The topic of prostitution is about more than whether or not we should allow the practice in society. For whatever reason, prostitution is legal across Canada; that is, prostitution is not included as a criminal offence in the Criminal Code of Canada. However, the Code does include laws that make it almost impossible to practise the profession. Specifically, the Code prohibits public communication for the purposes of prostitution (i.e., soliciting), living off of the avails of “the prostitution of another person” (e.g., procuring, securing or managing) and keeping or using a common bawdy house.
This leads to the difficult situation wherein the sections of the Code “dealing with prostitution in private dwellings and … with prostitution in public places together criminalize almost every transaction leading up to an act of prostitution, even though they do not criminalize the actual exchange of sexual services for money.”
So where is our interest? The three sex-trade workers who brought the complaint to court claim that the contrary law forces them and others in the sex industry to work “furtively in an atmosphere of constant secrecy and danger” and prevents them from using safeguards such as screening clients, hiring security guards and drivers and operating indoors, where they could use monitoring services.
One expert witness for the complainants pointed out that, “It is estimated that street sex work makes up less than 20 per cent of prostitution in Canada, but they appear to account for more than 95 per cent of the homicide victims and missing women.”
According to the Canadian Centre for Justice Statistics, the number of homicides against prostitutes has not changed over the past two decades. “From 1991 to 1999, police reported 72 prostitute slayings. From 2000 to 2008, there were 70.”
With the law in its current state, if a sex-trade worker suffers violence at the hands of a client, she or he would have to make a difficult decision if she or he wanted to seek the protection of police, because that would likely mean admitting to one of the prostitution-related crimes. Visiting a hospital would involve an similarly difficult question.
If the related acts were legal, workers wouldn’t have these worries.
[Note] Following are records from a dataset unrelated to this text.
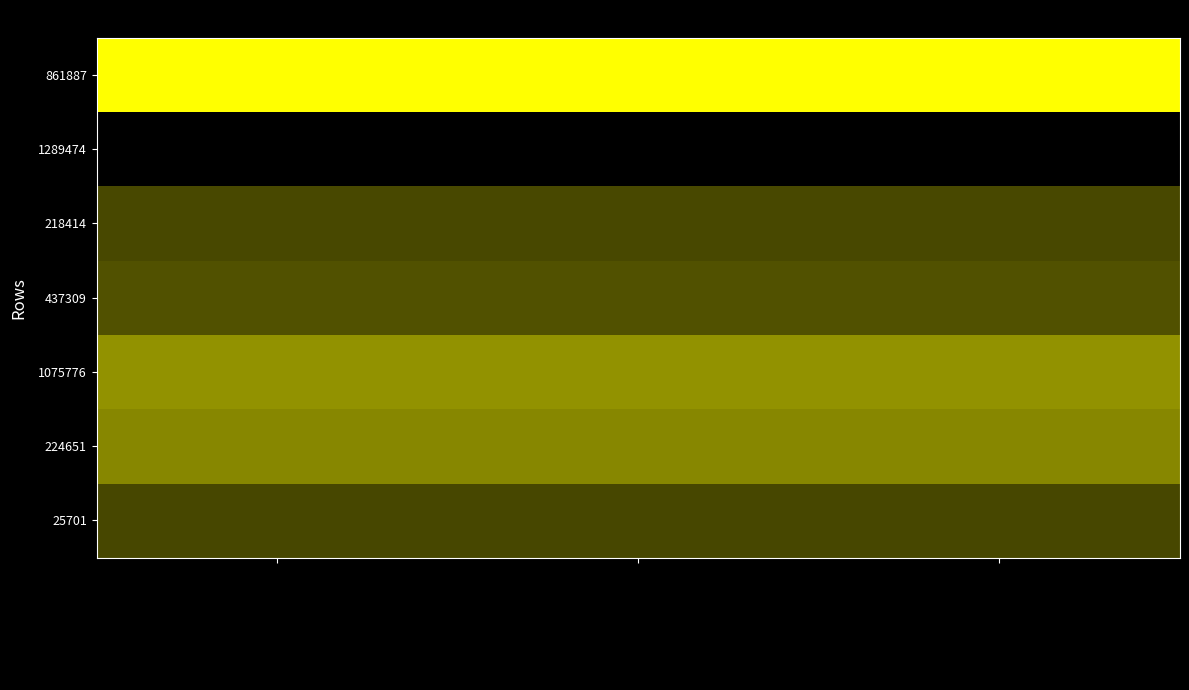

Reading left to right, transcribe all the data shown in this chart.

861887: Internet usage=1.0	Data rate=1.0	optimal GU=1.0
1289474: Internet usage=0.0	Data rate=0.0	optimal GU=0.0
218414: Internet usage=0.3	Data rate=0.3	optimal GU=0.3
437309: Internet usage=0.3	Data rate=0.3	optimal GU=0.3
1075776: Internet usage=0.6	Data rate=0.6	optimal GU=0.6
224651: Internet usage=0.5	Data rate=0.5	optimal GU=0.5
25701: Internet usage=0.3	Data rate=0.3	optimal GU=0.3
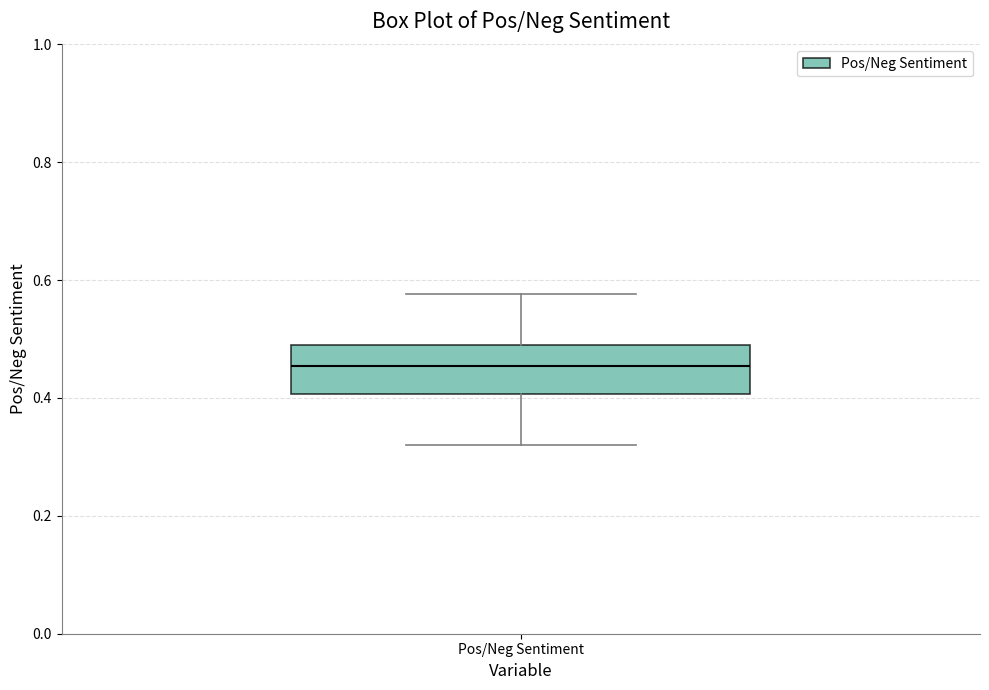

Read this box plot against the y-axis: the position of the median line, the range covered by the box, and the ends of both whiskers. The values are not printed on the chart, so give them approximately, as read against the axis.

median 0.46, box 0.40 to 0.48, whiskers 0.32 to 0.58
Moreover, they would be able to offer evidence to police to enable them to catch violent johns.
Judge Himel found that, “These laws, individually and together, force prostitutes to choose between their liberty interest and their right to security of the person as protected under the Canadian Charter of Rights and Freedoms.”
After hearing the verdict, Alan Young, counsel for the complainants said, “The bottom line is we managed to prove from the Criminal Code a bunch of archaic offences that were actually putting sex workers in harm’s way. … Regardless of what you think of sex work, the law should never expose women to danger.”
Since this ruling challenges the Criminal Code, it would take effect across the country if the Supreme Court upholds it.
Federal Justice Minister Rob Nicholson has confirmed that the government will appeal the decision, so there’s not much more to say at the moment. We’ll keep our eyes on this case, though.